+++ PASSAGE +++
C# Extension method slower than chained Replace unless in tight loop. Why?

Tags:

I have an extension method to remove certain characters from a string (a phone number) which is performing much slower than I think it should vs chained Replace calls. The weird bit, is that in a loop it overtakes the Replace thing if the loop runs for around 3000 iterations, and after that it's faster. Lower than that and chaining Replace is faster. It's like there's a fixed overhead to my code which Replace doesn't have. What could this be!?

Quick look. When only testing 10 numbers, mine takes about 0.3ms, while Replace takes only 0.01ms. A massive difference! But when running 5 million, mine takes around 1700ms while Replace takes about 2500ms.

Phone numbers will only have 0-9, +, -, (, )

Here's the relevant code: Building test cases, I'm playing with testNums.

        int testNums = 5_000_000;
        Console.WriteLine("Building " + testNums + " tests");
        Random rand = new Random();
        string[] tests = new string[testNums];
        char[] letters =
        {
            '0','1','2','3','4','5','6','7','8','9',
            '+','-','(',')'
        };
        for(int t = 0; t < tests.Length; t++)
        {
            int length = rand.Next(5, 20);
            char[] word = new char[length];
            for(int c = 0; c < word.Length; c++)
            {
                word[c] = letters[rand.Next(letters.Length)];
            }
            tests[t] = new string(word);
        }

        Console.WriteLine("Tests built");
        string[] stripped = new string[tests.Length];

Using my extension method:

        Stopwatch stopwatch = Stopwatch.StartNew();
        for (int i = 0; i < stripped.Length; i++)
        {
            stripped[i] = tests[i].CleanNumberString();
        }
        stopwatch.Stop();
        Console.WriteLine("Clean: " + stopwatch.Elapsed.TotalMilliseconds + "ms");

Using chained Replace:

        stripped = new string[tests.Length];
        stopwatch = Stopwatch.StartNew();
        for (int i = 0; i < stripped.Length; i++)
        {
            stripped[i] = tests[i].Replace(" ", string.Empty)
                        .Replace("-", string.Empty)
                        .Replace("(", string.Empty)
                        .Replace(")", string.Empty)
                        .Replace("+", string.Empty);
        }
        stopwatch.Stop();
        Console.WriteLine("Replace: " + stopwatch.Elapsed.TotalMilliseconds + "ms");

Extension method in question:

    public static string CleanNumberString(this string s)
    {
        Span<char> letters = stackalloc char[s.Length];
        int count = 0;
        for (int i = 0; i < s.Length; i++)
        {
            if (s[i] >= '0' && s[i] <= '9')
                letters[count++] = s[i];
        }
        return new string(letters.Slice(0, count));
    }

What I've tried:

I've run them around the other way. Makes a tiny difference, but not enough.
Make it a normal static method, which was significantly slower than extension. As a ref parameter was slightly slower, and in parameter was about the same as extension method.
Aggressive Inlining. Doesn't make any real difference. I'm in release mode, so I suspect the compiler inlines it anyway. Either way, not much change.
+++ DATASET EXTRACT +++
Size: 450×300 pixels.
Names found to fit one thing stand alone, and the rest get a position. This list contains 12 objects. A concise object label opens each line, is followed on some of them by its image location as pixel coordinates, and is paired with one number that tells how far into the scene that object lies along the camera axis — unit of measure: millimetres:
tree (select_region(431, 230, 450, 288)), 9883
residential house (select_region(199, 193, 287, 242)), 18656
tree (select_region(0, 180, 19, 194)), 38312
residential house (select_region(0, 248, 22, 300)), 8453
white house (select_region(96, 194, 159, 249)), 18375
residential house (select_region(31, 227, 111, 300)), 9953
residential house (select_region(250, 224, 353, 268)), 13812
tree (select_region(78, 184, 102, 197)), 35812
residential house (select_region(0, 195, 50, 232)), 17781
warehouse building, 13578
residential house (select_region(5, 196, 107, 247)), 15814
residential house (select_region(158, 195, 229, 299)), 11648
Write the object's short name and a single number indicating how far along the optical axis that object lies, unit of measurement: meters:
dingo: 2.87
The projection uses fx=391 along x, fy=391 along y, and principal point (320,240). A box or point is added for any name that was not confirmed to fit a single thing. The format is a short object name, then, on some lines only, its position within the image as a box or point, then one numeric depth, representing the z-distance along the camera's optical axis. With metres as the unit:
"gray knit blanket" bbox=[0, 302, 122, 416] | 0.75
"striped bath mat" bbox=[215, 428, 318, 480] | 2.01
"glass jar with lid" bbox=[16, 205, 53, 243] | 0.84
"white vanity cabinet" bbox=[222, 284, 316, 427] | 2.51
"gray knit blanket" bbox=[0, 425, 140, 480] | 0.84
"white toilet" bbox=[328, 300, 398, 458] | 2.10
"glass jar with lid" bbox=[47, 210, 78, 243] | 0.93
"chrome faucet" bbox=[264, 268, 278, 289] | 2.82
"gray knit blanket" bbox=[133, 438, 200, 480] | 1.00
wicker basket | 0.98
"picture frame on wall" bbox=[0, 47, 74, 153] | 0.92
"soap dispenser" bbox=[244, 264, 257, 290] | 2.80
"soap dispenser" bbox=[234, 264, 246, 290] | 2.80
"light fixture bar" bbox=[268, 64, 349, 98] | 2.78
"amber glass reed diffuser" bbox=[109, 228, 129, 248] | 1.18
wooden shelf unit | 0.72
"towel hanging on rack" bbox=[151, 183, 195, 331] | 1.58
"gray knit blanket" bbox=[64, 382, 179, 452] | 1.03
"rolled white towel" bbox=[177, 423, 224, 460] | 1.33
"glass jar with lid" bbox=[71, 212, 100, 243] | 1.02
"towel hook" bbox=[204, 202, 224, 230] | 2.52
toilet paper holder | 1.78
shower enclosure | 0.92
+++
PROBLEM STATEMENT:
Extend the C# string-cleaning performance post beyond its final sentence, "Either way, not much change."

RESPONSE BELOW:
I have also looked at memory allocations, and that's as I expect. My one allocates on the managed heap only one string per iteration (the new string at the end) which Replace allocates a new object for each Replace. So the memory used by the Replace one is much, higher. But it's still faster!

Is it calling native C code and doing something crafty there? Is the higher memory usage triggering the GC and slowing it down (still doesn't explane the insanely fast time on only one or two iterations)

Any ideas?

(Yes, I know not to bother optimising things like this, it's just bugging me because I don't know why it's doing this)

637

asked Feb 25 '19 21:02

craig

1 Answers

After doing some benchmarks, I think can safely assert that your initial statement is wrong for the exact reason you mentionned in your deleted answer: the loading time of the method is the only thing that misguided you.

Here's the full benchmark on a simplified version of the problem:

static void Main(string[] args)
{
    // Build string of n consecutive "ab"
    int n = 1000;
    Console.WriteLine("N: " + n);
    char[] c = new char[n];

    for (int i = 0; i < n; i+=2)
        c[i] = 'a';
    for (int i = 1; i < n; i += 2)
        c[i] = 'b';

    string s = new string(c);

    Stopwatch stopwatch;

    // Make sure everything is loaded
    s.CleanNumberString();
    s.Replace("a", "");
    s.UnsafeRemove();

    // Tests to remove all 'a' from the string

    // Unsafe remove
    stopwatch = Stopwatch.StartNew();

    string a1 = s.UnsafeRemove();

    stopwatch.Stop();
    Console.WriteLine("Unsafe remove:\t" + stopwatch.Elapsed.TotalMilliseconds + "ms");

    // Extension method
    stopwatch = Stopwatch.StartNew();

    string a2 = s.CleanNumberString();

    stopwatch.Stop();
    Console.WriteLine("Clean method:\t" + stopwatch.Elapsed.TotalMilliseconds + "ms");

    // String replace
    stopwatch = Stopwatch.StartNew();

    string a3 = s.Replace("a", "");

    stopwatch.Stop();
    Console.WriteLine("String.Replace:\t" + stopwatch.Elapsed.TotalMilliseconds + "ms");

    // Make sure the returned strings are identical
    Console.WriteLine(a1.Equals(a2) && a2.Equals(a3));

    Console.ReadKey();

}

public static string CleanNumberString(this string s)
{
    char[] letters = new char[s.Length];
    int count = 0;
    for (int i = 0; i < s.Length; i++)
        if (s[i] == 'b')
            letters[count++] = 'b';
    return new string(letters.SubArray(0, count));
}

public static T[] SubArray<T>(this T[] data, int index, int length)
{
    T[] result = new T[length];
    Array.Copy(data, index, result, 0, length);
    return result;
}

// Taken from https://stackoverflow.com/a/2183442/6923568
public static unsafe string UnsafeRemove(this string s)
{
    int len = s.Length;
    char* newChars = stackalloc char[len];
    char* currentChar = newChars;

    for (int i = 0; i < len; ++i)
    {
        char c = s[i];
        switch (c)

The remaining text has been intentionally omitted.